Jazda szósta po mieście

Moje wypady na miasto można chyba porównać do jazdy rollercoaster’em. Raz góra, raz dół, raz góra… no i dół!

Kolejną godzinę jazdy miałam zaplanowaną na popołudnie, a że w pracy dzień miałam dość intensywny – to poszłam jeździć z mocno przeciążonym umysłem. Na efekty długo nie trzeba było czekać… Nie ta koncentracja i nie ten refleks!

Błąd, który zapewniłby mi powtórkę egzaminu – to zatrzymanie się na pasach. Jechałam za jakimś dostawczakiem i on zmieścił się między pasami, a krzyżówką – a ja zostałam tylnym kołem na pasach ;-).

Potem, to już była seria mniejszych błędów, czyli za szybko – tam gdzie trzeba wolno, a za wolno – tam gdzie trzeba przygazować. Ot taka odwrotność reakcji mi się włączyła ;-). Plus słabe rozglądanie się i wyprzedzanie rowerzysty bez używania przeciwskrętu.

Po takim dniu, to tylko piwa wypada się napić, żeby o nim zapomnieć… 😉

Jazda piąta po mieście

Ufff, było lepiej! 🙂
Dalej mam „stresa” przed wyjazdem na miasto – to takie pomieszanie adrenaliny ze ściśniętym żołądkiem. Może to wynik niezbyt udanej poprzedniej jazdy. Aż strach pomyśleć, co będzie na egzaminie?

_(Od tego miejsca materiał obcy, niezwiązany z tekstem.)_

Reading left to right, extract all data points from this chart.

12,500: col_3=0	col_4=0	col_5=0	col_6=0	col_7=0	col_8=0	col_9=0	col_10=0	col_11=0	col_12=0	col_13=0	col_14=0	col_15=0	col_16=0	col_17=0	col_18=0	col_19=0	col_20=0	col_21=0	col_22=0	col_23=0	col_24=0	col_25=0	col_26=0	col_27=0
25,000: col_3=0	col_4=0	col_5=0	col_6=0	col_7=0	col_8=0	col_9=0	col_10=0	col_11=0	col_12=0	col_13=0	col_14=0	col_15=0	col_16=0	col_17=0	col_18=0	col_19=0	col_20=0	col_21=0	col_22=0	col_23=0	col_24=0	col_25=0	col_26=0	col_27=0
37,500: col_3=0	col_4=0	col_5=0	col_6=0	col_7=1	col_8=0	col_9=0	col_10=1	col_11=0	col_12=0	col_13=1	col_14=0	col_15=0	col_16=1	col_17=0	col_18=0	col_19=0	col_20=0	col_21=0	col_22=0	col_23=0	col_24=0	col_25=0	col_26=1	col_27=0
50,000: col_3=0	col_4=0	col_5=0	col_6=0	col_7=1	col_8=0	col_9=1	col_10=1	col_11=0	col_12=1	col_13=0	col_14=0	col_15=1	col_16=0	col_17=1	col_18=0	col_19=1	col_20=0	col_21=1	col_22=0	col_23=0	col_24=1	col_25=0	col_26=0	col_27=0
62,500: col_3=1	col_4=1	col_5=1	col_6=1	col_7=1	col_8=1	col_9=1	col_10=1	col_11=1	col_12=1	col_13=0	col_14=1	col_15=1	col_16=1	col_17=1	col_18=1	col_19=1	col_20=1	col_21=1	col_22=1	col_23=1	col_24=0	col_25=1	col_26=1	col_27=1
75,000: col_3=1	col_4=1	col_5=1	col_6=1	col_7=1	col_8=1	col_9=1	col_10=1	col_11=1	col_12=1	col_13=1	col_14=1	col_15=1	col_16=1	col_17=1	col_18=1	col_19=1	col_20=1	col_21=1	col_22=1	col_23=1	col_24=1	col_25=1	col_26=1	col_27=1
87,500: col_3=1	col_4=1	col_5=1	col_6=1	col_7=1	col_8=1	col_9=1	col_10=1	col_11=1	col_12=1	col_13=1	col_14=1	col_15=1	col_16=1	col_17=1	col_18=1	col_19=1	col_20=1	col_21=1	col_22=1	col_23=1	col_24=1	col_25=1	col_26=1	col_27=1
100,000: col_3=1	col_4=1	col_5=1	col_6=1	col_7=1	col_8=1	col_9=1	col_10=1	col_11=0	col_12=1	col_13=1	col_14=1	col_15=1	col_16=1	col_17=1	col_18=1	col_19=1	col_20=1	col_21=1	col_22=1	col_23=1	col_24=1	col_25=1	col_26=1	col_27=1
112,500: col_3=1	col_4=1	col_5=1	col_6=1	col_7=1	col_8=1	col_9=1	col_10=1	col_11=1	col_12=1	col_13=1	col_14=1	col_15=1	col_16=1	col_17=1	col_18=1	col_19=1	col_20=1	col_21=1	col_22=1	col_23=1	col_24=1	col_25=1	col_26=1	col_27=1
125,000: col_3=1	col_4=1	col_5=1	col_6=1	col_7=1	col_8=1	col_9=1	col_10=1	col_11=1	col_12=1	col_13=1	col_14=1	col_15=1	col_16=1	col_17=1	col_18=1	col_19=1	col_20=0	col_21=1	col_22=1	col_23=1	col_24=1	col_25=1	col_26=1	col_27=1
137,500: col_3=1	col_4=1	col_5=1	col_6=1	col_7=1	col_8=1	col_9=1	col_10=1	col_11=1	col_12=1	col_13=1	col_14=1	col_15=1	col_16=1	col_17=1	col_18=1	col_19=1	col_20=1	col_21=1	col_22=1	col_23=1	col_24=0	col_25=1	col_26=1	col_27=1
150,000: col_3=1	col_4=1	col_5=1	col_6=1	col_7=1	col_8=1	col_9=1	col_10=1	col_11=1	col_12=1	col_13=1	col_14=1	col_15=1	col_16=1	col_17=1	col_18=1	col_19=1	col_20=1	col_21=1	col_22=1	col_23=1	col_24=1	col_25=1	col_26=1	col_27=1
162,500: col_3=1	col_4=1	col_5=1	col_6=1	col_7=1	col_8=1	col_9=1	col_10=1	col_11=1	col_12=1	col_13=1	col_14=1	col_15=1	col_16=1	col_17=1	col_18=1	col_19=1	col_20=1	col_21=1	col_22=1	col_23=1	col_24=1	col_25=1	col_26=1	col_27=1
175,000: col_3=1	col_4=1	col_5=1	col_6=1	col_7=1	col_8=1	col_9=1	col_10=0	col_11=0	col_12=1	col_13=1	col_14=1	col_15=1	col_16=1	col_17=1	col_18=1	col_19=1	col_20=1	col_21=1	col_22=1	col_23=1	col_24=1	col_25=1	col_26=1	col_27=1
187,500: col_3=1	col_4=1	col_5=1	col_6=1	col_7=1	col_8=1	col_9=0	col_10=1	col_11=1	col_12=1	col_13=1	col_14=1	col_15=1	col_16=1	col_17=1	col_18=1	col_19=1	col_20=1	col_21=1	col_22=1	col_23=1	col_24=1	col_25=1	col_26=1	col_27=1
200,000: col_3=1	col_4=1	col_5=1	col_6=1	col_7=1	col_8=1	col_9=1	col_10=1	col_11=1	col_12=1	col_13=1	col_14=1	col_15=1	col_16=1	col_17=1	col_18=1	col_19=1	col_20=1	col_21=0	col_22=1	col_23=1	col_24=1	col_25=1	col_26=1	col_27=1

Zdecydowanie nie miałam dnia do większych prędkości, ale za to nie popełniłam zbyt wielu błędów. Nadal zdarza mi się nie wyłączyć kierunkowskazu, niepewnie zachowuję się w zakręcie i czasem z wbiciem jedynki na światłach mam problem. Więcej grzechów nie pamiętam ;-).

Instruktor Waldek zwykle mówił, że siedzi na motocyklu za mną – jak na szpilkach, a tym razem powiedział, że mało nie zasnął ;-)! Może to wina pogody, a może po prostu miałam dobry dzień. Tak czy siak, podsumował – że terapia szokowa w moim przypadku przyniosła rezultat!

Deszcze niespokojne…

Kolejne 2 jazdy nie odbyły się z powodu dużych i ciągłych opadów deszczu. Na upartego jeździć by się dało, ale po co sobie dokładać kolejnego „stresa”, szczególnie z moim małym doświadczeniem na motocyklu.

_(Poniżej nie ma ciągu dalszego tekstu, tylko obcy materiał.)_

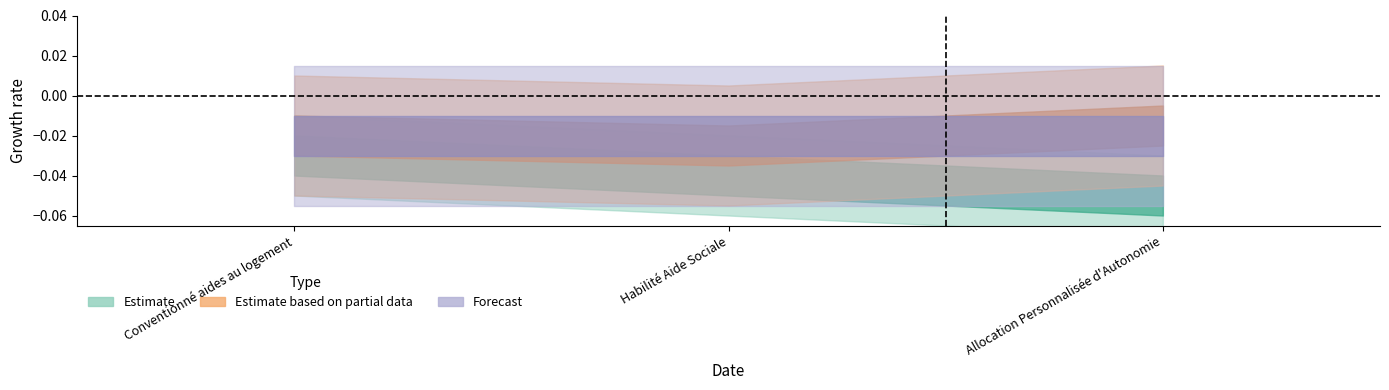

The value of Estimate based on partial data at Conventionné aides au logement is 1. True or false?

False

Przejechaliśmy z instruktorem trasę egzaminacyjną samochodem i omawialiśmy ulice, szczególnie te, na których jeszcze nie byłam. Pamięć mam wzrokową, więc zawsze to jakiś trening ;-).

Egzaminy odbywają się niezależnie od pogody, także w mocnym deszczu trzeba sobie poradzić i ze stresem egzaminacyjnym, i z opadami.